Günümüzde CD olarak yayınlanan albüm sayısı azalırken ve birçok albüm CD şansı bulamadığı ve dijitalde görülen ilgiye orantılı olarak CD basımı yapılan bir dönemde albümünüz önce dijital olarak dinleyiciyle buluştu. CD ise birkaç hafta sonra çıktı. Bu bağlamda albümün CD olarak da dinleyiciyle buluşması sizin mi yoksa firmanızın isteği miydi? Siz bir dinleyici olarak müziği genellikle hangi kanaldan dinliyorsunuz? (CD, Dijital Platform vs.)

-Albümün hem CD, hemde dijital olarak yayınlanması ve CD adet sayısı, Ahenk Müzik ile ilk görüştüğüm gün belliydi; fakat tüm işlemler bitmiş ve yayınlama izinleri alınmışken beklemek istemedik, o nedenle önce dijital olarak yayınlandı. Devamındaki 13 günlük zamanda CD basım ve dağıtım hazırlıkları sürdü. CD’den dijital platforma geçiş döneminde zor bir dönem geçiriyoruz; artık yeni araba müzik sistemlerinde bile CD giriş bölümü yok. Bir yandan da teknolojiyi tam kullanamayan, dijital platformlardan albüm indirmeyi ve dinlemeyi bilmeyen , yada albüm indirmelerinin kredi kartıyla yapılmasından dolayı tüm gelişmiş ülkelerin kullandığı iTunes, Spotify, fizy gibi programlara güvenemeyen bir dinleyici kesimi var. Dijital platformlara üye olduğunuzda ise yeni çıkan albümlere, farklı kategorilere ulaşmak daha kolay ve aylık kampanya seçenekleri var. Az bütçeyle çok albüm dinleyebiliyorsunuz. Çok beğendiğim albümleri indirmiş de olsam mutlaka CD’sini alırım; ara ara albüm içeriklerini tekrar tekrar incelerim ve albüme dokunabilmek bana haz verir. Yeni çıkan albümlerin plaklarının bile hala basılıp satıldığı günümüzde CD’nin yerini dijitale bırakmasını doğru bulmuyor, hepsinin yerinin ayrı olduğunu düşünüyorum.

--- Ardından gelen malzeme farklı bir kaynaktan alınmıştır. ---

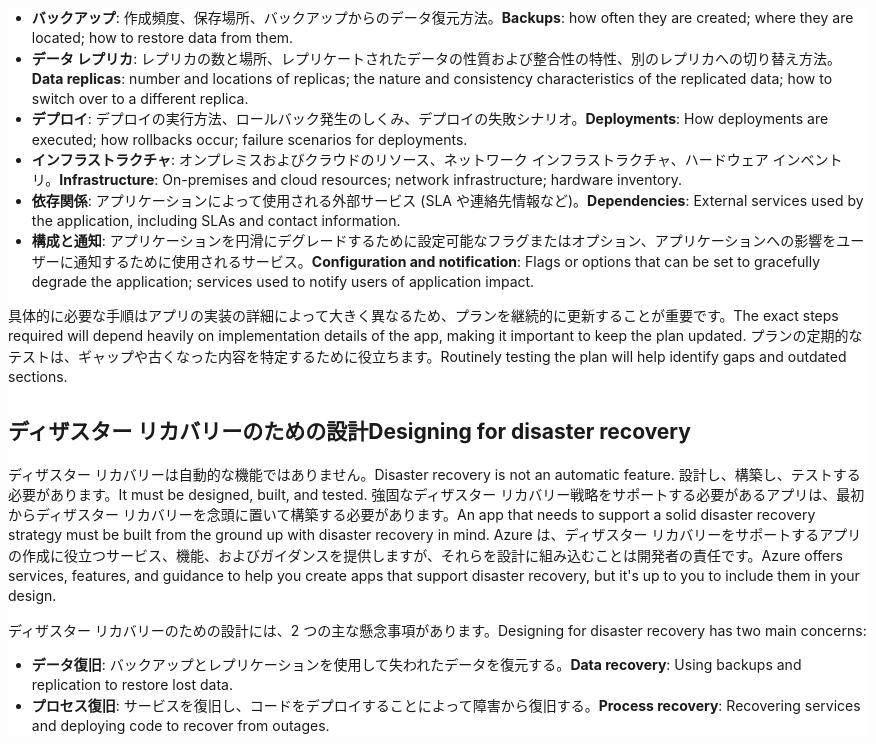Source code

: * <span data-ttu-id="30dc6-146">**バックアップ**: 作成頻度、保存場所、バックアップからのデータ復元方法。</span><span class="sxs-lookup"><span data-stu-id="30dc6-146">**Backups**: how often they are created; where they are located; how to restore data from them.</span></span>
* <span data-ttu-id="30dc6-147">**データ レプリカ**: レプリカの数と場所、レプリケートされたデータの性質および整合性の特性、別のレプリカへの切り替え方法。</span><span class="sxs-lookup"><span data-stu-id="30dc6-147">**Data replicas**: number and locations of replicas; the nature and consistency characteristics of the replicated data; how to switch over to a different replica.</span></span>
* <span data-ttu-id="30dc6-148">**デプロイ**: デプロイの実行方法、ロールバック発生のしくみ、デプロイの失敗シナリオ。</span><span class="sxs-lookup"><span data-stu-id="30dc6-148">**Deployments**: How deployments are executed; how rollbacks occur; failure scenarios for deployments.</span></span>
* <span data-ttu-id="30dc6-149">**インフラストラクチャ**: オンプレミスおよびクラウドのリソース、ネットワーク インフラストラクチャ、ハードウェア インベントリ。</span><span class="sxs-lookup"><span data-stu-id="30dc6-149">**Infrastructure**: On-premises and cloud resources; network infrastructure; hardware inventory.</span></span>
* <span data-ttu-id="30dc6-150">**依存関係**: アプリケーションによって使用される外部サービス (SLA や連絡先情報など)。</span><span class="sxs-lookup"><span data-stu-id="30dc6-150">**Dependencies**: External services used by the application, including SLAs and contact information.</span></span>
* <span data-ttu-id="30dc6-151">**構成と通知**: アプリケーションを円滑にデグレードするために設定可能なフラグまたはオプション、アプリケーションへの影響をユーザーに通知するために使用されるサービス。</span><span class="sxs-lookup"><span data-stu-id="30dc6-151">**Configuration and notification**: Flags or options that can be set to gracefully degrade the application; services used to notify users of application impact.</span></span>

<span data-ttu-id="30dc6-152">具体的に必要な手順はアプリの実装の詳細によって大きく異なるため、プランを継続的に更新することが重要です。</span><span class="sxs-lookup"><span data-stu-id="30dc6-152">The exact steps required will depend heavily on implementation details of the app, making it important to keep the plan updated.</span></span> <span data-ttu-id="30dc6-153">プランの定期的なテストは、ギャップや古くなった内容を特定するために役立ちます。</span><span class="sxs-lookup"><span data-stu-id="30dc6-153">Routinely testing the plan will help identify gaps and outdated sections.</span></span>

## <a name="designing-for-disaster-recovery"></a><span data-ttu-id="30dc6-154">ディザスター リカバリーのための設計</span><span class="sxs-lookup"><span data-stu-id="30dc6-154">Designing for disaster recovery</span></span>

<span data-ttu-id="30dc6-155">ディザスター リカバリーは自動的な機能ではありません。</span><span class="sxs-lookup"><span data-stu-id="30dc6-155">Disaster recovery is not an automatic feature.</span></span> <span data-ttu-id="30dc6-156">設計し、構築し、テストする必要があります。</span><span class="sxs-lookup"><span data-stu-id="30dc6-156">It must be designed, built, and tested.</span></span> <span data-ttu-id="30dc6-157">強固なディザスター リカバリー戦略をサポートする必要があるアプリは、最初からディザスター リカバリーを念頭に置いて構築する必要があります。</span><span class="sxs-lookup"><span data-stu-id="30dc6-157">An app that needs to support a solid disaster recovery strategy must be built from the ground up with disaster recovery in mind.</span></span> <span data-ttu-id="30dc6-158">Azure は、ディザスター リカバリーをサポートするアプリの作成に役立つサービス、機能、およびガイダンスを提供しますが、それらを設計に組み込むことは開発者の責任です。</span><span class="sxs-lookup"><span data-stu-id="30dc6-158">Azure offers services, features, and guidance to help you create apps that support disaster recovery, but it's up to you to include them in your design.</span></span>

<span data-ttu-id="30dc6-159">ディザスター リカバリーのための設計には、2 つの主な懸念事項があります。</span><span class="sxs-lookup"><span data-stu-id="30dc6-159">Designing for disaster recovery has two main concerns:</span></span>

* <span data-ttu-id="30dc6-160">**データ復旧**: バックアップとレプリケーションを使用して失われたデータを復元する。</span><span class="sxs-lookup"><span data-stu-id="30dc6-160">**Data recovery**: Using backups and replication to restore lost data.</span></span>
* <span data-ttu-id="30dc6-161">**プロセス復旧**: サービスを復旧し、コードをデプロイすることによって障害から復旧する。</span><span class="sxs-lookup"><span data-stu-id="30dc6-161">**Process recovery**: Recovering services and deploying code to recover from outages.</span></span>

Sizce albüm CD olarak mı yoksa dijital platformlara eklenince mi daha çok duyuldu?

-Enstrümantal müzik türünün ülkemizdeki dinleyici kitlesi maalesef yeterli değil. Enstrümantal türün, bestecisinin ve yapımcısının küreselleşmesi açısından dijital platformların CD’ye nazaran farklı bir vizyon üstlendiğini belirtebilirim. Albümüm dijital olarak yayınlandıktan sonra Ülkemiz dışındaki farklı ülkelerde de dijital olarak yayınlandığını; özellikle Amerika ,Yunanistan ve Arap ülkelerinde Vasl & Fasl‘a çok talep olduğunu gördüm. Bu da beni mutlu etti.

Bu albümden sonra yapmayı düşündüğünüz çalışmalar var mı?

-Yurt içi ve yurt dışı Vasl & Fasl konserleri yapmak istiyorum. Tabi ki beste yapmak da istiyorum fakat bestelerimin hepsi yaşamış olduğum gerçeklik ve duygu yoğunlukları sonrası meydana çıktığı için tarih olarak ikinci bir albüm sözü veremiyorum. Yani hissetmek lazım…  Film ve dizi müziği de yapabilirim. Albümümde birçok enstrüman seslendiren babam Osman Kenarda‘nın farklı formdaki bestelerinden oluşan bir albüm düşüncemiz de var.

Hakan Kenarda‘ya bu güzel röportaj için teşekkür ediyorum. ‘Vasl & Fasl‘ albümünü tüm müzik marketlerde ve dijital platformlarda bulabilirsiniz.